Tag Archives: initiation

Druidry, recognition and initiation

Back when I did more formal Druidry, I undertook a number of initiations – at Stonehenge, and through the OBOD course. They were important experiences for me, although at the time I don’t think I could have fully articulated why it mattered and what it changed. For a few years I also initiated bards in ritual, and that taught me a lot about what the process is and does and can mean.

In some traditions, initiation is about dedication. This is definitely the case for anyone self initiating. It is a commitment to yourself, the tradition, perhaps the Gods. It demonstrates intention and sets you on a path. In magical traditions, my understanding is that initiation is itself a magical process, and it is about moving you on with your studies. You are initiated into something new by people who know more than you do. It is a formal gateway you must pass through on your path.

If you are on a taught course, then a Druid initiation can be that kind of initiation into mystery. There are plenty of Druids who self initiate – and even though my OBOD initiation was designed by someone else, I undertook it alone and it felt like a dedication more than a step through a portal.

From what I’ve seen, no two Druids walk quite the same path. We can share insights and experiences, we can teach each other, but part of the nature of the path is that you have to walk it in your own way. Often what we need from initiation isn’t a portal into the next level, but the recognition from fellow travellers that we are also Druids. What makes the initiation powerful is a group of people gathering to say yes, we take you seriously as a Druid. Yes, we see your bardic work. Yes, we think you can carry on and do other things we will respect and value.

This too has its own magic. It’s easy to overlook the power of simple human interactions if you’re looking for big woo-woo stuff loaded with special effects. However, in terms of how we live our lives, human interaction is greatly significant for most of us. The majority of us are more likely to get direct feedback from fellow humans than we are to hear from Gods, spirits or ancestors as we follow our path. It’s nice to get the affirmation of that direct feedback too.

If the Gods don’t talk to you much, or at all, if the woo-woo isn’t part of your path very often, or at all, a bit of recognition from a fellow Druid can help you remember that there is more to this than the big stuff, that the small stuff done well is of great importance to the people around you. After all, what the Gods say to you probably won’t impact on your people much at all, but what you do with it will, so will whatever you do for your own reasons.

> [Questions]:
1/ According to the Druidry text, where did the author undertake initiations back when doing more formal Druidry?
2/ Render this sentence from the Druidry text in Spanish: "From what I’ve seen, no two Druids walk quite the same path."
3/ Extend the text on Druidry and initiation, picking up after its final sentence.
The listing that comes next has no connection to the Druidry text.

Records from a collection

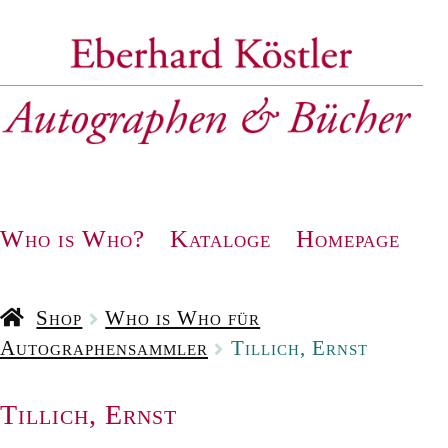
Zur
Zum
Navigation
Inhalt
springen
springen
Who is Who?
Kataloge
Homepage
Shop
Who is Who für
Autographensammler
Tillich, Ernst
Tillich, Ernst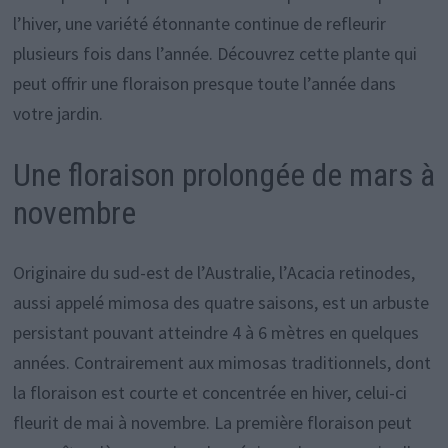
l’hiver, une variété étonnante continue de refleurir
plusieurs fois dans l’année. Découvrez cette plante qui
peut offrir une floraison presque toute l’année dans
votre jardin.
Une floraison prolongée de mars à
novembre
Originaire du sud-est de l’Australie, l’Acacia retinodes,
aussi appelé mimosa des quatre saisons, est un arbuste
persistant pouvant atteindre 4 à 6 mètres en quelques
années. Contrairement aux mimosas traditionnels, dont
la floraison est courte et concentrée en hiver, celui-ci
fleurit de mai à novembre. La première floraison peut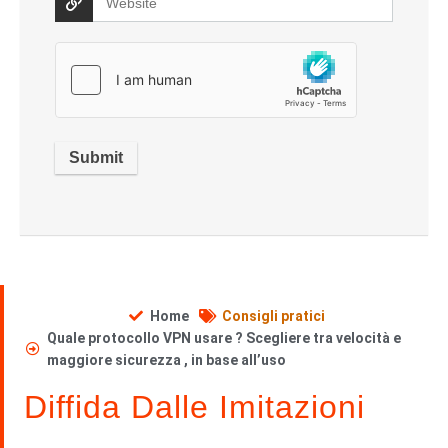
Home
Consigli pratici
Quale protocollo VPN usare ? Scegliere tra velocità e
maggiore sicurezza , in base all’uso
Diffida Dalle Imitazioni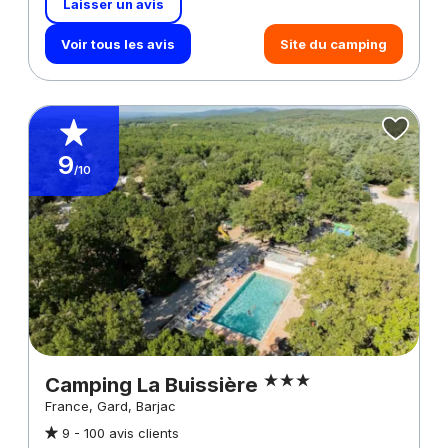
Laisser un avis
Voir tous les avis
Site du camping
9
/10
Camping La Buissière
France, Gard, Barjac
9 -
100 avis clients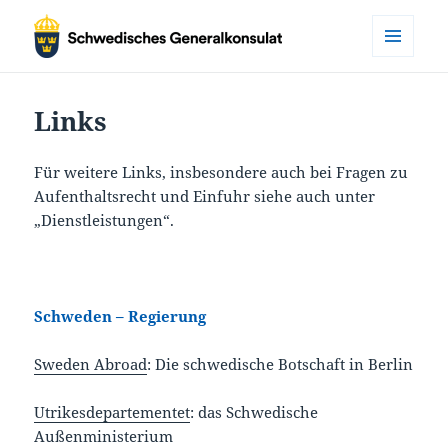
MENÜ
Schwedisches
UND
WIDGETS
Honorargeneralkonsulat
Links
Frankfurt
Für weitere Links, insbesondere auch bei Fragen zu
Aufenthaltsrecht und Einfuhr siehe auch unter
„Dienstleistungen“.
Schweden – Regierung
Sweden Abroad
: Die schwedische Botschaft in Berlin
Utrikesdepartementet
: das Schwedische
Außenministerium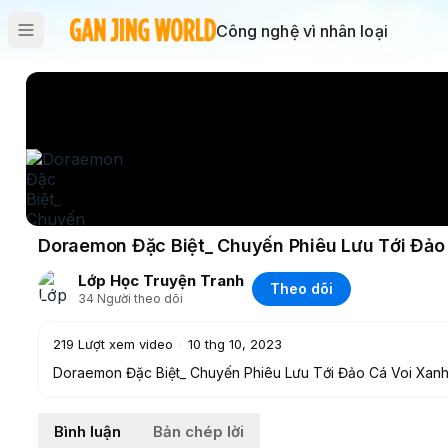
Công nghệ vì nhân loại
Doraemon Đặc Biệt_ Chuyến Phiêu Lưu Tới Đảo 
Lớp Học Truyện Tranh
Theo dõi
34
Người theo dõi
219
Lượt xem video
·
10 thg 10, 2023
Doraemon Đặc Biệt_ Chuyến Phiêu Lưu Tới Đảo Cá Voi Xanh
Bình luận
Bản chép lời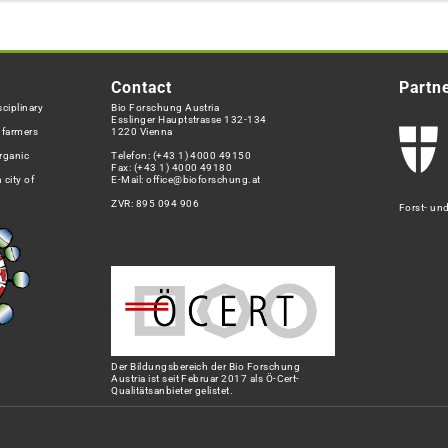
Contact
Partn
ciplinary
Bio Forschung Austria
Esslinger Hauptstrasse 132-134
h farmers
1220 Vienna
rganic
Telefon:
(+43 1) 4000 49150
Fax: (+43 1) 4000 49180
 city of
E-Mail:
office@bioforschung.at
ZVR: 895 094 906
Forst- un
Der Bildungsbereich der Bio Forschung
Austria ist seit Februar 2017 als Ö-Cert-
Qualitätsanbieter gelistet.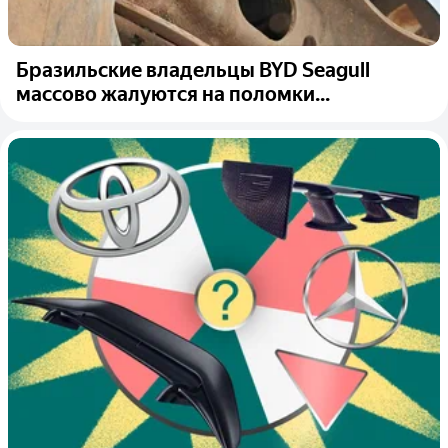
Бразильские владельцы BYD Seagull
массово жалуются на поломки...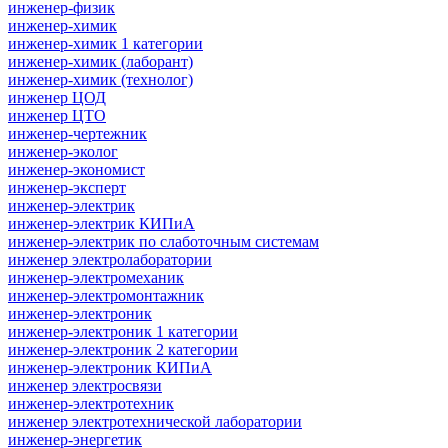
инженер-физик
инженер-химик
инженер-химик 1 категории
инженер-химик (лаборант)
инженер-химик (технолог)
инженер ЦОД
инженер ЦТО
инженер-чертежник
инженер-эколог
инженер-экономист
инженер-эксперт
инженер-электрик
инженер-электрик КИПиА
инженер-электрик по слаботочным системам
инженер электролаборатории
инженер-электромеханик
инженер-электромонтажник
инженер-электроник
инженер-электроник 1 категории
инженер-электроник 2 категории
инженер-электроник КИПиА
инженер электросвязи
инженер-электротехник
инженер электротехнической лаборатории
инженер-энергетик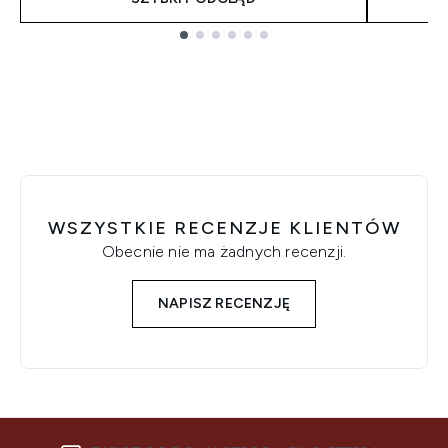
Showing slide 1
WSZYSTKIE RECENZJE KLIENTÓW
Obecnie nie ma żadnych recenzji.
NAPISZ RECENZJĘ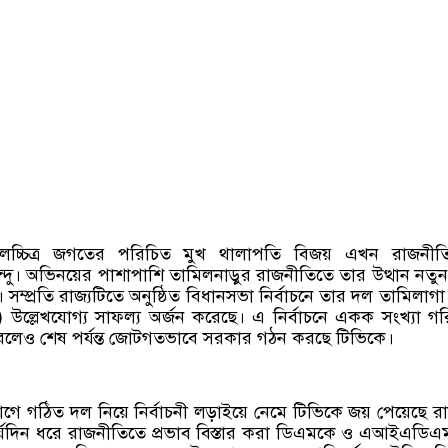
চলচ্চিত্র জগতের পরিচিত মুখ থালাপতি বিজয় এখন রাজনীত
িন্দু। অভিনয়ের পাশাপাশি তামিলনাড়ুর রাজনীতিতে তার উত্থান নতু
ম্প্রতি রাজ্যটিতে অনুষ্ঠিত বিধানসভা নির্বাচনে তার দল তামিলাগা ভ
 উল্লেখযোগ্য সাফল্য অর্জন করেছে। এ নির্বাচনে একক সংখ্যা গরি
রলেও শেষ পর্যন্ত জোটগতভাবে সরকার গঠন করছে টিভিকে।
গে গঠিত দল নিয়ে নির্বাচনী লড়াইয়ে নেমে টিভিকে জয় পেয়েছে রা
্ঘদিন ধরে রাজনীতিতে প্রভাব বিস্তার করা ডিএমকে ও এআইএডি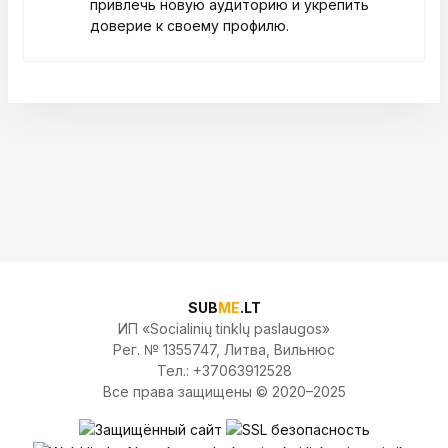
привлечь новую аудиторию и укрепить
доверие к своему профилю.
SUB
ME
.LT
ИП «Socialinių tinklų paslaugos»
Рег. № 1355747, Литва, Вильнюс
Тел.: +37063912528
Все права защищены © 2020–2025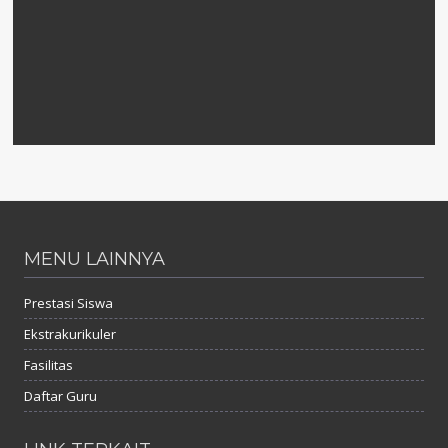
MENU LAINNYA
Prestasi Siswa
Ekstrakurikuler
Fasilitas
Daftar Guru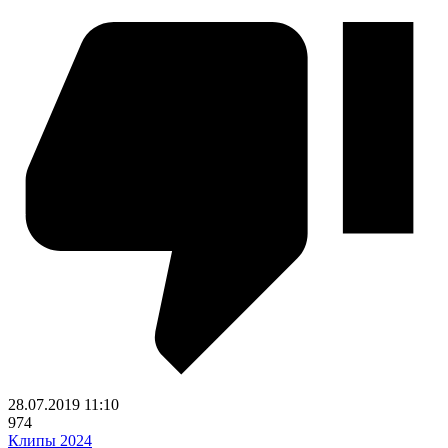
28.07.2019
11:10
974
Клипы 2024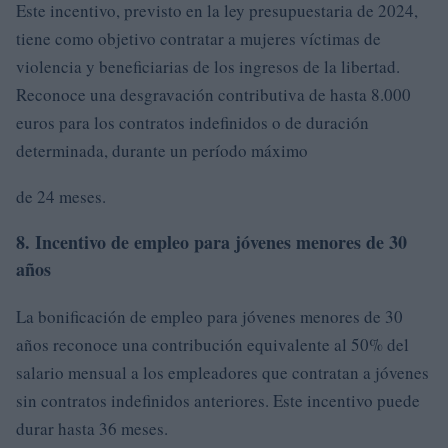
Este incentivo, previsto en la ley presupuestaria de 2024,
tiene como objetivo contratar a mujeres víctimas de
violencia y beneficiarias de los ingresos de la libertad.
Reconoce una desgravación contributiva de hasta 8.000
euros para los contratos indefinidos o de duración
determinada, durante un período máximo
de 24 meses.
8. Incentivo de empleo para jóvenes menores de 30
años
La bonificación de empleo para jóvenes menores de 30
años reconoce una contribución equivalente al 50% del
salario mensual a los empleadores que contratan a jóvenes
sin contratos indefinidos anteriores. Este incentivo puede
durar hasta 36 meses.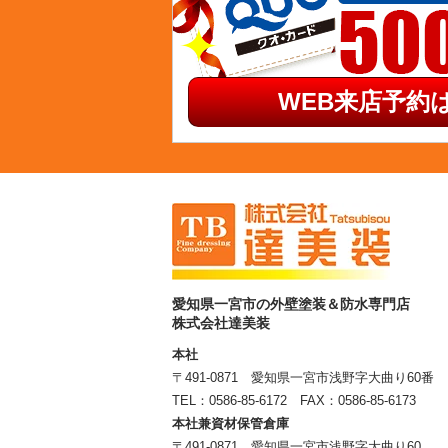
WEB来店予約は
愛知県一宮市の外壁塗装＆防水専門店
株式会社達美装
本社
〒491-0871 愛知県一宮市浅野字大曲り60番
TEL：
0586-85-6172
FAX：0586-85-6173
本社兼資材保管倉庫
〒491-0871 愛知県一宮市浅野字大曲り60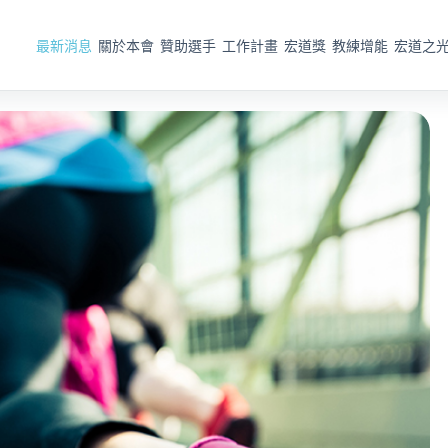
最新消息
關於本會
贊助選手
工作計畫
宏道獎
教練增能
宏道之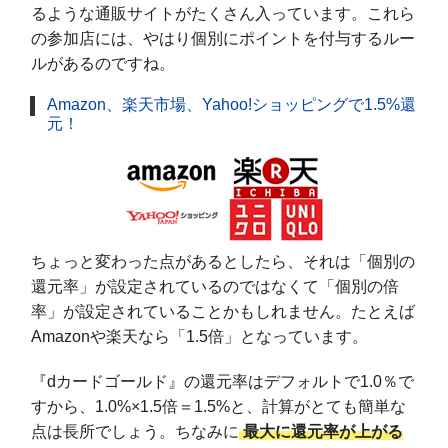
るような通販サイトがたくさん入っています。これら
の参加店には、やはり個別にポイントを付与するルー
ルがあるのですね。
Amazon、楽天市場、Yahoo!ショッピングで1.5%還
元！
ちょっと変わった点があるとしたら、それは「個別の
還元率」が設定されているのではなくて「個別の倍
率」が設定されていることかもしれません。たとえば
Amazonや楽天なら「1.5倍」となっています。
『dカードゴールド』の還元率はデフォルトで1.0％で
すから、1.0%×1.5倍＝1.5%と、計算がとても簡単な
点は長所でしょう。ちなみに
最大に還元率が上がる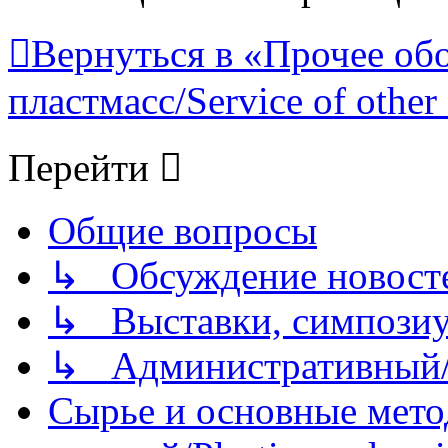
Вернуться в «Прочее об
пластмасс/Service of other 
Перейти
Общие вопросы
↳ Обсуждение новостей
↳ Выставки, симпозиу
↳ Административный/
Сырье и основные мето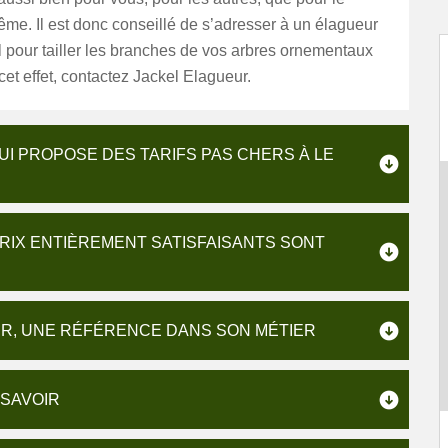
ême. Il est donc conseillé de s’adresser à un élagueur
 pour tailler les branches de vos arbres ornementaux
À cet effet, contactez Jackel Elagueur.
UI PROPOSE DES TARIFS PAS CHERS À LE
RIX ENTIÈREMENT SATISFAISANTS SONT
R, UNE RÉFÉRENCE DANS SON MÉTIER
 SAVOIR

> [Task-by-task results]:
1/ At Stonehenge and through the OBOD course.

2/ Por lo que he visto, no hay dos druidas que recorran exactamente el mismo camino.

3/
Bardic initiation

Many Druid gatherings offer bardic initiations, although what’s meant by this can vary. My first initiation was at Stonehenge, in the dew of a midsummer morning, and I repeated back the words and wasn’t sure about them at all, but such is life. As a bard of the Lost Forest I both initiated bards, and re-dedicated myself.

It’s natural to want rites of passage to mark important points in the journey, but it’s also important to ask, and keep asking what initiation does, what it’s for, what it means.

Some people may experience a bardic initiation as opening them up to the Awen. For some, it’s an affirmation – community recognition of what they’re doing. For some, it will be a doorway opening onto a new path, and for some there is very little effect.

It’s good to make dedications, and to have them witnessed, and rituals can provide the ideal opportunity for this. I think the essence of dedicating to the bard path is dedicating to creativity, to honouring and working with the flows of inspiration and using that inspiration for the good of the land, and tribe – however you identify those. It is creativity as a spiritual journey, but to be a bard is to be public facing as well. Dedicating to this is powerful, if it’s meant and as is always the way of it, the more you invest in it, the more powerful it will be.

I feel quite strongly that true bardic initiation doesn’t happen as a thing that is done to you, or given to you in a ritual. It happens when you perform, and it happens repeatedly. The first time you step up as a bard, is a rite of passage. The first time you take any new way of performing into a public space. The first time you face a microphone, or you cock up in public – these are all rites of initiation. Either you go through them and grow, or you falter. Every time something magical happens while you’re creating or performing, there is also an aspect of being initiated into a new level.

No one can do this to you, or for you. It’s between you and the Awen, and the odds are each round will be a private process.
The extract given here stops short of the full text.